As he comtemplates what is right anymore, a new and more dangerous enemy appears in his life, another wraith from his past. Zoya is captured by gangsters posing as the KBG. In an attempt to retrieve her, Leo is taken into the custody of a gang, a criminal faternity known as the vory, made up of ex-prisoners of the gulags. A woman he knows as Anisya steps forward and identifies herself to Leo by the name she's known by to her gang. She is Fraere, and she declares that her sole purpose in life is to take away what is dearest to Leo as he once took from her. And Zoya's desire to remain as Fraere's newest gang member starts off that plan with an ache in Leo that smarts, deeply.

This a long and relentlessly harsh journey of epic torture that places the hero into the snake pit of a Siberian gulag where he's subjected to the cruelest revenge any mob could devise and thence, as a political operative of the new state, to the center of the Hungarian uprising in Budapest. Difficult and trying, it's almost too much to endure and a far darker, meaner and more depressing read than "Child 44." If you're reading this you are, at least, forewarned.

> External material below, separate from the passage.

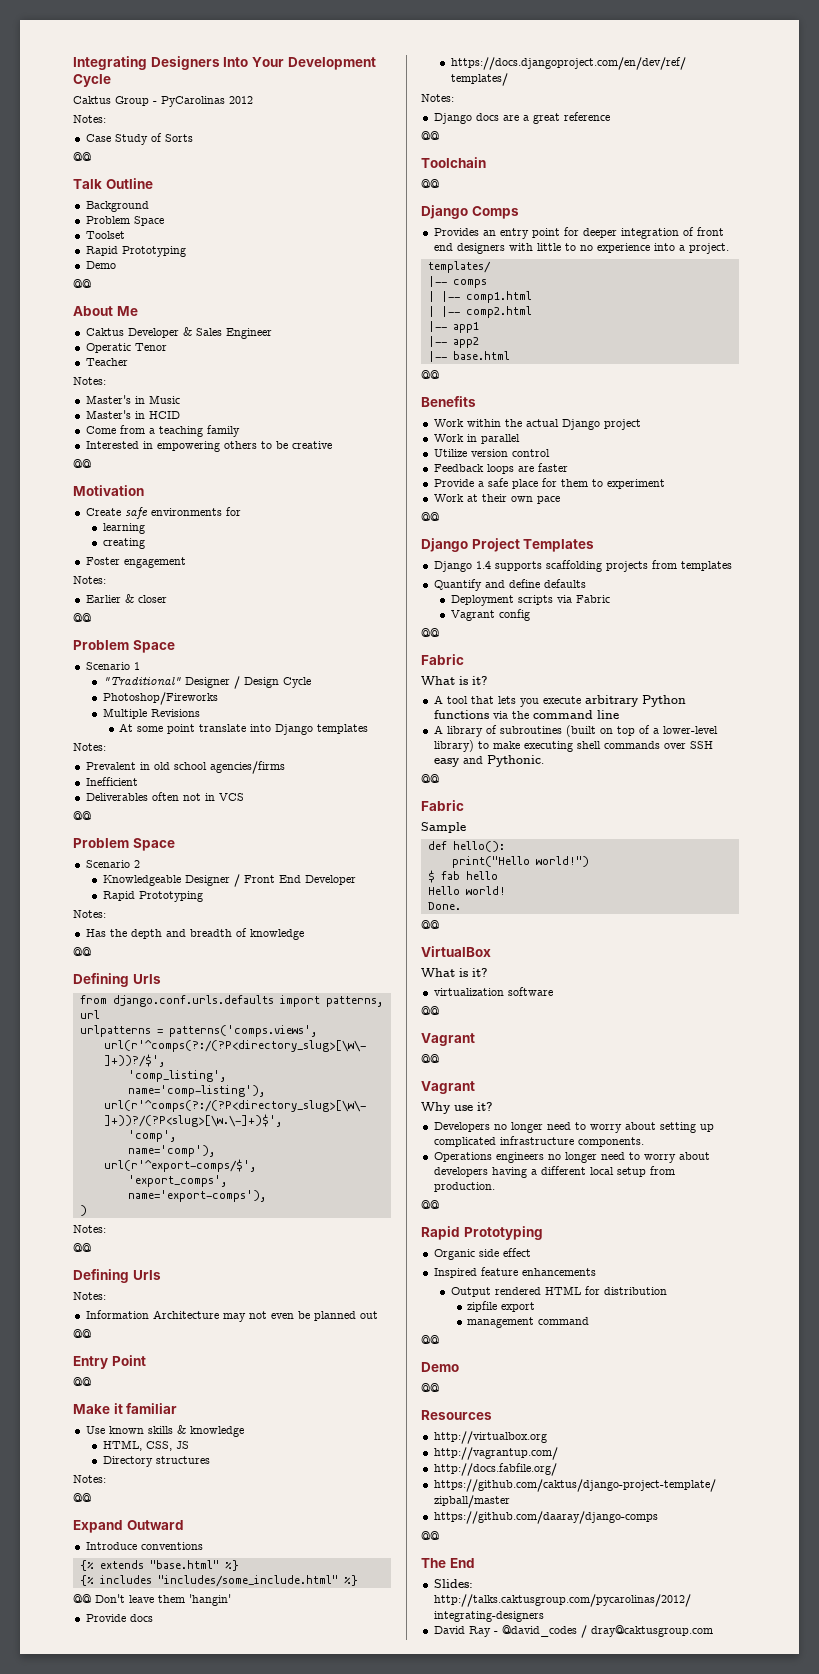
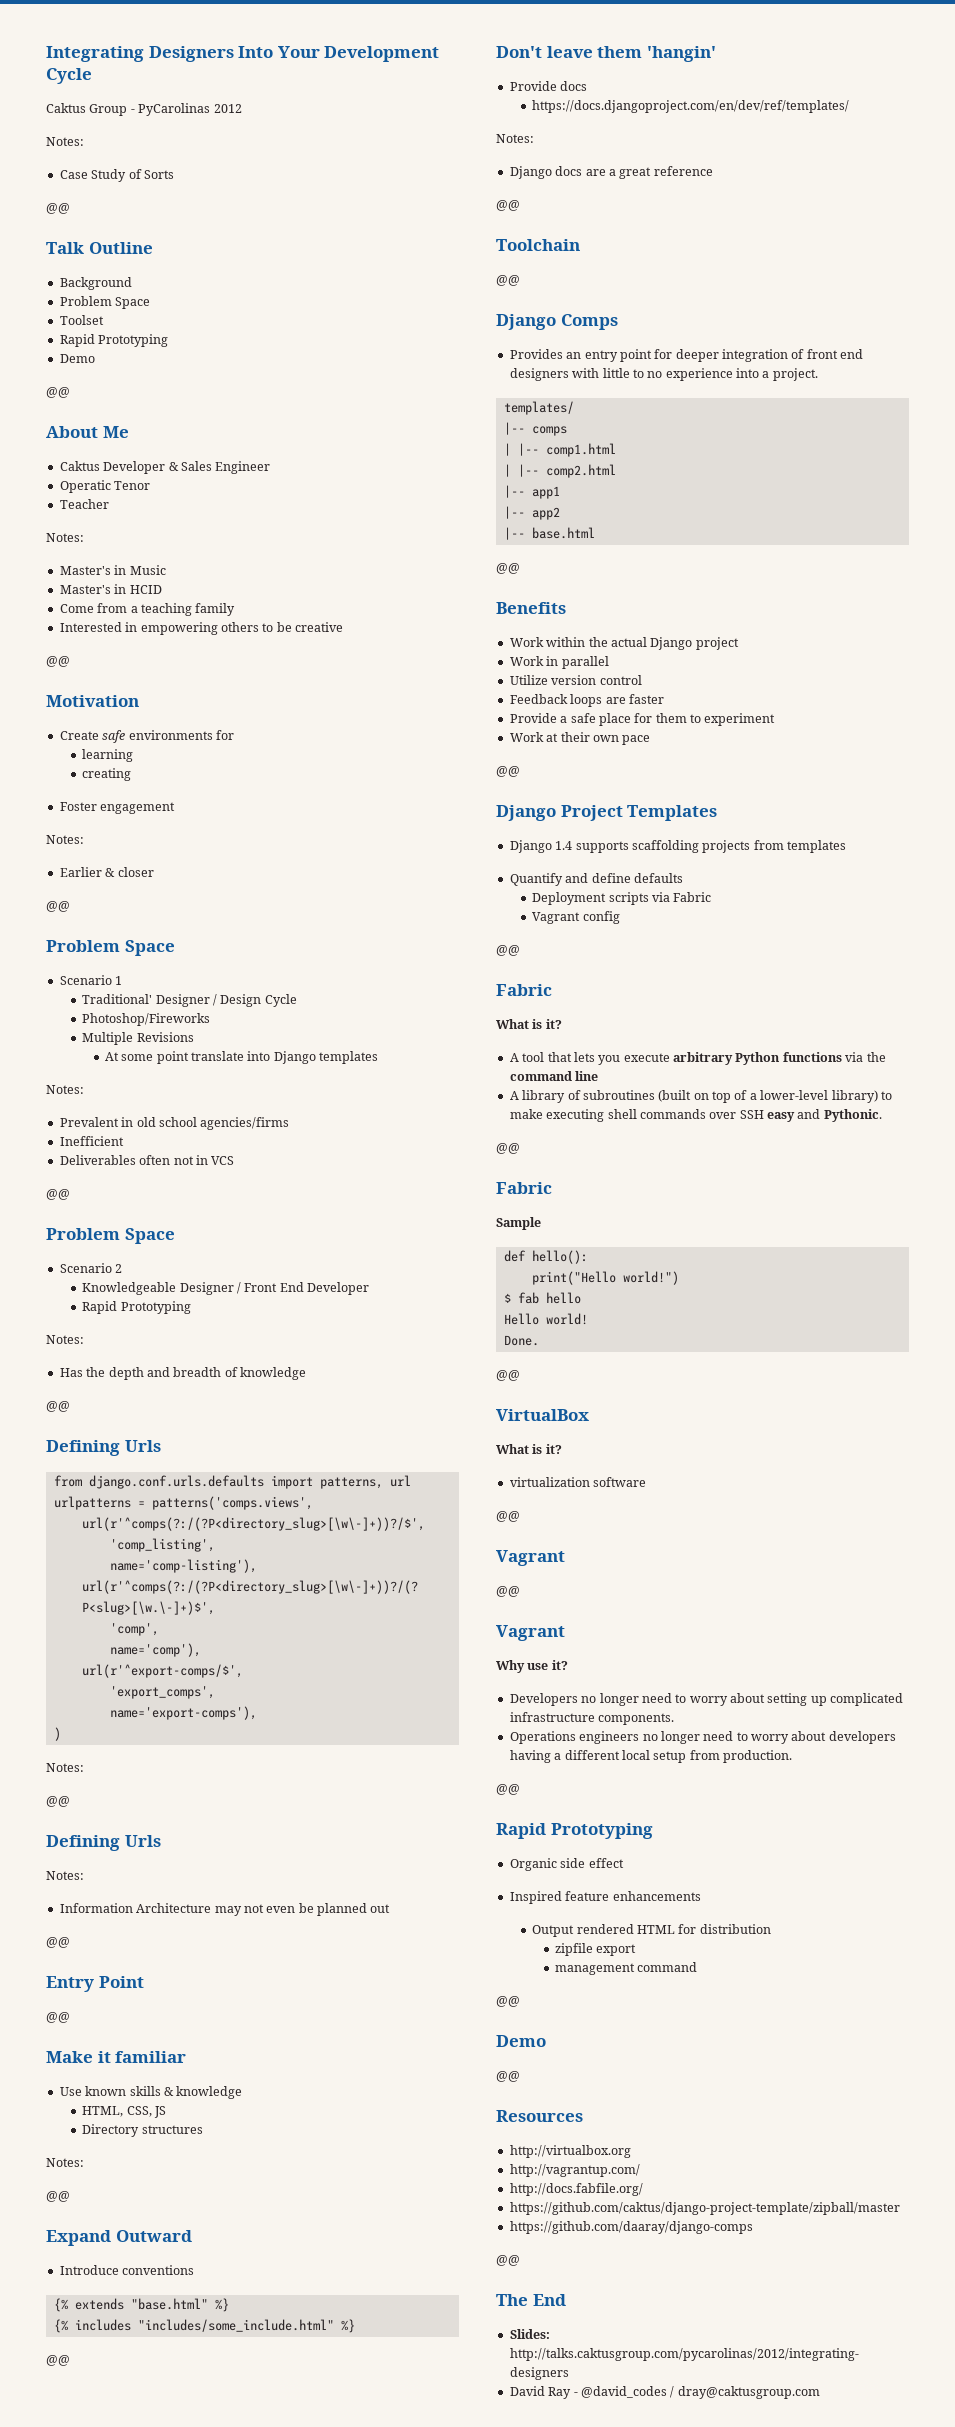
[102,677,181,686] "Traditional" -> [82,994,153,1004] Traditional'
(91, 1598) none -> (70, 2360) //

If Smith returns Leo to the framework of investigation without so much sadistic punishment and oppresive politics, his next work will be something to look forward to. The one positive outcome for Leo, here, is the clarification of Raisa's feelings and Zoya showing signs of maturity. But, if life gets any more uncontrollable for Leo in the new Russia, we will have to regard the ex-Soviet sleuth as having earned his place in the canon with less sympathy for any of his free world police peers, simply as a function of comparative trials and disappointments they have endured.